== EXERCISE DIRECTIONS ==
Which lines of the records below contain the word "homepage"? Show each one.

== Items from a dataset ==

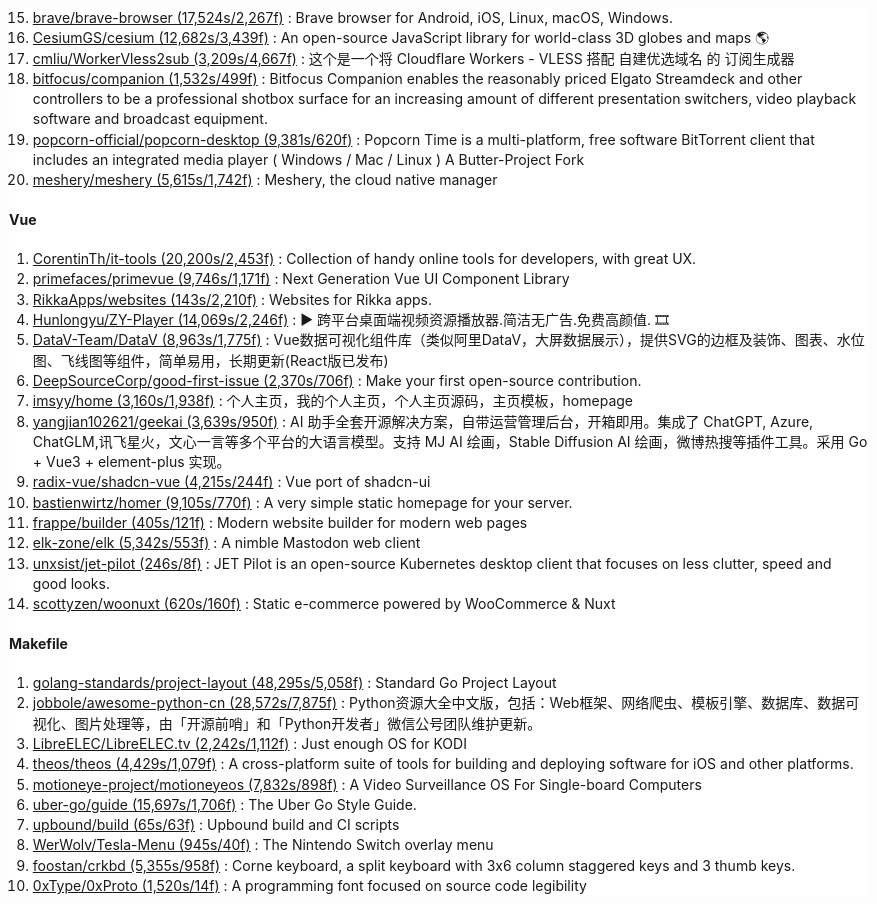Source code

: 15. [brave/brave-browser (17,524s/2,267f)](https://github.com/brave/brave-browser) : Brave browser for Android, iOS, Linux, macOS, Windows.
16. [CesiumGS/cesium (12,682s/3,439f)](https://github.com/CesiumGS/cesium) : An open-source JavaScript library for world-class 3D globes and maps 🌎
17. [cmliu/WorkerVless2sub (3,209s/4,667f)](https://github.com/cmliu/WorkerVless2sub) : 这个是一个将 Cloudflare Workers - VLESS 搭配 自建优选域名 的 订阅生成器
18. [bitfocus/companion (1,532s/499f)](https://github.com/bitfocus/companion) : Bitfocus Companion enables the reasonably priced Elgato Streamdeck and other controllers to be a professional shotbox surface for an increasing amount of different presentation switchers, video playback software and broadcast equipment.
19. [popcorn-official/popcorn-desktop (9,381s/620f)](https://github.com/popcorn-official/popcorn-desktop) : Popcorn Time is a multi-platform, free software BitTorrent client that includes an integrated media player ( Windows / Mac / Linux ) A Butter-Project Fork
20. [meshery/meshery (5,615s/1,742f)](https://github.com/meshery/meshery) : Meshery, the cloud native manager

#### Vue
1. [CorentinTh/it-tools (20,200s/2,453f)](https://github.com/CorentinTh/it-tools) : Collection of handy online tools for developers, with great UX.
2. [primefaces/primevue (9,746s/1,171f)](https://github.com/primefaces/primevue) : Next Generation Vue UI Component Library
3. [RikkaApps/websites (143s/2,210f)](https://github.com/RikkaApps/websites) : Websites for Rikka apps.
4. [Hunlongyu/ZY-Player (14,069s/2,246f)](https://github.com/Hunlongyu/ZY-Player) : ▶️ 跨平台桌面端视频资源播放器.简洁无广告.免费高颜值. 🎞
5. [DataV-Team/DataV (8,963s/1,775f)](https://github.com/DataV-Team/DataV) : Vue数据可视化组件库（类似阿里DataV，大屏数据展示），提供SVG的边框及装饰、图表、水位图、飞线图等组件，简单易用，长期更新(React版已发布)
6. [DeepSourceCorp/good-first-issue (2,370s/706f)](https://github.com/DeepSourceCorp/good-first-issue) : Make your first open-source contribution.
7. [imsyy/home (3,160s/1,938f)](https://github.com/imsyy/home) : 个人主页，我的个人主页，个人主页源码，主页模板，homepage
8. [yangjian102621/geekai (3,639s/950f)](https://github.com/yangjian102621/geekai) : AI 助手全套开源解决方案，自带运营管理后台，开箱即用。集成了 ChatGPT, Azure, ChatGLM,讯飞星火，文心一言等多个平台的大语言模型。支持 MJ AI 绘画，Stable Diffusion AI 绘画，微博热搜等插件工具。采用 Go + Vue3 + element-plus 实现。
9. [radix-vue/shadcn-vue (4,215s/244f)](https://github.com/radix-vue/shadcn-vue) : Vue port of shadcn-ui
10. [bastienwirtz/homer (9,105s/770f)](https://github.com/bastienwirtz/homer) : A very simple static homepage for your server.
11. [frappe/builder (405s/121f)](https://github.com/frappe/builder) : Modern website builder for modern web pages
12. [elk-zone/elk (5,342s/553f)](https://github.com/elk-zone/elk) : A nimble Mastodon web client
13. [unxsist/jet-pilot (246s/8f)](https://github.com/unxsist/jet-pilot) : JET Pilot is an open-source Kubernetes desktop client that focuses on less clutter, speed and good looks.
14. [scottyzen/woonuxt (620s/160f)](https://github.com/scottyzen/woonuxt) : Static e-commerce powered by WooCommerce & Nuxt

#### Makefile
1. [golang-standards/project-layout (48,295s/5,058f)](https://github.com/golang-standards/project-layout) : Standard Go Project Layout
2. [jobbole/awesome-python-cn (28,572s/7,875f)](https://github.com/jobbole/awesome-python-cn) : Python资源大全中文版，包括：Web框架、网络爬虫、模板引擎、数据库、数据可视化、图片处理等，由「开源前哨」和「Python开发者」微信公号团队维护更新。
3. [LibreELEC/LibreELEC.tv (2,242s/1,112f)](https://github.com/LibreELEC/LibreELEC.tv) : Just enough OS for KODI
4. [theos/theos (4,429s/1,079f)](https://github.com/theos/theos) : A cross-platform suite of tools for building and deploying software for iOS and other platforms.
5. [motioneye-project/motioneyeos (7,832s/898f)](https://github.com/motioneye-project/motioneyeos) : A Video Surveillance OS For Single-board Computers
6. [uber-go/guide (15,697s/1,706f)](https://github.com/uber-go/guide) : The Uber Go Style Guide.
7. [upbound/build (65s/63f)](https://github.com/upbound/build) : Upbound build and CI scripts
8. [WerWolv/Tesla-Menu (945s/40f)](https://github.com/WerWolv/Tesla-Menu) : The Nintendo Switch overlay menu
9. [foostan/crkbd (5,355s/958f)](https://github.com/foostan/crkbd) : Corne keyboard, a split keyboard with 3x6 column staggered keys and 3 thumb keys.
10. [0xType/0xProto (1,520s/14f)](https://github.com/0xType/0xProto) : A programming font focused on source code legibility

== REPLY ==
7. [imsyy/home (3,160s/1,938f)](https://github.com/imsyy/home) : 个人主页，我的个人主页，个人主页源码，主页模板，homepage
10. [bastienwirtz/homer (9,105s/770f)](https://github.com/bastienwirtz/homer) : A very simple static homepage for your server.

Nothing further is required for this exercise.